[Images with pose keypoints]
================================
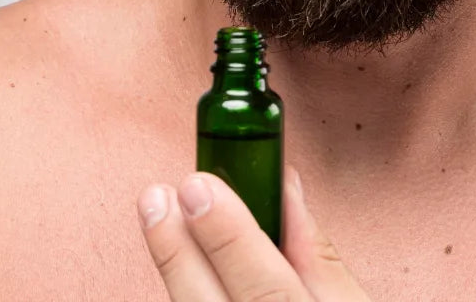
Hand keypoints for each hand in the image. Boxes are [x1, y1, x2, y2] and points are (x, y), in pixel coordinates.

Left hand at [138, 166, 370, 300]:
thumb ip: (318, 257)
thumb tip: (284, 185)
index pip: (268, 294)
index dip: (230, 240)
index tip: (198, 186)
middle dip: (178, 256)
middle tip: (156, 198)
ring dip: (175, 277)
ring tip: (158, 220)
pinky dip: (186, 300)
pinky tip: (181, 272)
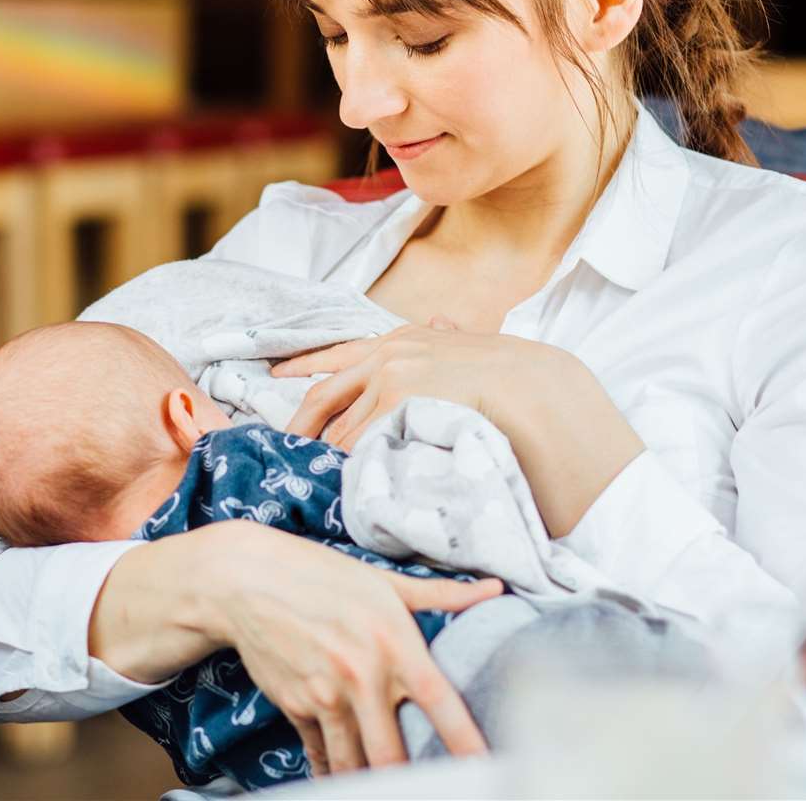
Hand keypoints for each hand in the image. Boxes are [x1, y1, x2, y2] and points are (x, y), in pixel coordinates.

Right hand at [212, 522, 503, 773]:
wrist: (249, 580)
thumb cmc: (322, 576)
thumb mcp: (383, 582)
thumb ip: (442, 594)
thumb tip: (496, 588)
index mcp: (392, 640)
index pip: (438, 700)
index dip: (464, 739)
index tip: (485, 765)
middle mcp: (360, 673)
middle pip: (392, 752)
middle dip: (412, 781)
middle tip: (433, 788)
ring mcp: (325, 694)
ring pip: (353, 762)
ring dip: (369, 782)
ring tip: (387, 788)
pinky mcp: (296, 705)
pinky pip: (321, 752)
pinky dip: (333, 770)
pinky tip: (343, 779)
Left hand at [272, 317, 553, 451]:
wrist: (530, 385)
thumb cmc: (505, 372)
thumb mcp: (466, 344)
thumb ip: (445, 336)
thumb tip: (440, 323)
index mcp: (400, 341)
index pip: (337, 355)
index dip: (303, 367)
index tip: (275, 375)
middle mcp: (387, 355)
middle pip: (326, 395)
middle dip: (302, 424)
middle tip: (283, 446)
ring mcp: (389, 379)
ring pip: (343, 430)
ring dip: (332, 456)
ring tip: (319, 476)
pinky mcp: (395, 404)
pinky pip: (361, 445)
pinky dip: (351, 465)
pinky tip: (344, 482)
================================
▸ **Activity**
Please copy out each line above exactly as written, but not the pictures.

▸ **Response to the task**
Hand keypoints for each hand in the image. Boxes are [x1, y1, x2, y2] and points are (x, y), in pixel coordinates.

Left hand at [138, 166, 370, 300]:
thumb ip: (318, 257)
thumb tip: (284, 185)
index pip: (268, 294)
index dip: (230, 240)
index tip: (198, 186)
middle dip: (178, 256)
middle tip: (156, 198)
ring dip: (175, 277)
ring tip: (158, 220)
pinky dip: (186, 300)
pinky tip: (181, 272)
Hand keypoints for each hand in the image. Boxes are [x1, y1, x2, y2] and points are (x, y), in pixel coordinates.

Right hand at [212, 522, 503, 773]:
wrist: (249, 580)
thumb cmc: (322, 576)
thumb mcp: (383, 582)
thumb ip: (442, 594)
thumb tip: (496, 588)
index mcp: (392, 640)
index pip: (438, 700)
index dip: (464, 739)
index tip: (485, 765)
middle mcp: (360, 673)
middle pip: (392, 752)
middle dip: (412, 781)
middle tip: (433, 788)
ring mcp: (325, 694)
ring pip: (353, 762)
ring dip: (369, 782)
ring tip: (387, 788)
pinky mcp: (296, 705)
pinky pip: (321, 752)
pinky dip: (333, 770)
pinky tip: (343, 779)
Left hand at [272, 317, 553, 451]:
wrist: (530, 385)
thumb cmc: (505, 372)
thumb mcp: (466, 344)
thumb ip: (445, 336)
thumb tip: (440, 323)
index mcp: (400, 341)
index pip: (337, 355)
index dip: (303, 367)
index tip: (275, 375)
middle mcp: (387, 355)
middle pip: (326, 395)
middle dip: (302, 424)
middle tip: (283, 446)
ring mcp: (389, 379)
ring pip: (343, 430)
ring dip: (332, 456)
ring tip: (319, 476)
pinky mcp: (395, 404)
pinky pip: (361, 445)
pinky dip: (351, 465)
pinky tip: (344, 482)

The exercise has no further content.